Images with localized body landmarks:

◇ ◇ ◇ ◇ ◇ ◇ ◇

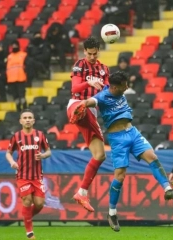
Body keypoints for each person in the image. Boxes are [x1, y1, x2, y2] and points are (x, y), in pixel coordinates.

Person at [70, 71, 173, 232]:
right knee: (120, 176)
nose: (127, 87)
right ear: (115, 87)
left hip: (133, 132)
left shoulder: (114, 87)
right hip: (118, 138)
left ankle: (168, 189)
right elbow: (90, 101)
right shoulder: (102, 97)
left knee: (153, 157)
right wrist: (80, 106)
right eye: (124, 85)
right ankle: (112, 213)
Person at [66, 36, 110, 212]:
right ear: (84, 52)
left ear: (98, 51)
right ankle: (79, 110)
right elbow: (74, 88)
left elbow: (107, 92)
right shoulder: (80, 65)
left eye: (95, 53)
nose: (92, 56)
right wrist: (89, 82)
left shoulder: (104, 69)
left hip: (91, 112)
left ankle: (82, 192)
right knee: (81, 105)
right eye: (89, 53)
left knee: (100, 155)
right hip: (76, 103)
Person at [5, 109, 51, 239]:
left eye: (30, 117)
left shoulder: (40, 135)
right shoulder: (16, 136)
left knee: (39, 204)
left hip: (37, 176)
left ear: (34, 120)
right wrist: (12, 162)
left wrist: (43, 155)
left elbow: (49, 151)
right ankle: (29, 232)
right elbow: (8, 153)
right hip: (23, 175)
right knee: (27, 200)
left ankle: (26, 217)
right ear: (20, 121)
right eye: (24, 118)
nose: (27, 119)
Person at [6, 40, 29, 111]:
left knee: (22, 95)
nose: (14, 47)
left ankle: (25, 108)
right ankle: (18, 110)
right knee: (15, 97)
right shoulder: (9, 56)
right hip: (11, 80)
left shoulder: (23, 55)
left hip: (21, 78)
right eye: (13, 45)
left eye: (15, 45)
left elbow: (27, 66)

◇ ◇ ◇ ◇ ◇ ◇ ◇

Problem:
In the records above, copy exactly the lines from the one that contains "right shoulder: (9, 56)" through the last, and nothing else.

Output for this exercise:
right shoulder: (9, 56)
right hip: (11, 80)
left shoulder: (23, 55)
left hip: (21, 78)
right eye: (13, 45)
left eye: (15, 45)
left elbow: (27, 66)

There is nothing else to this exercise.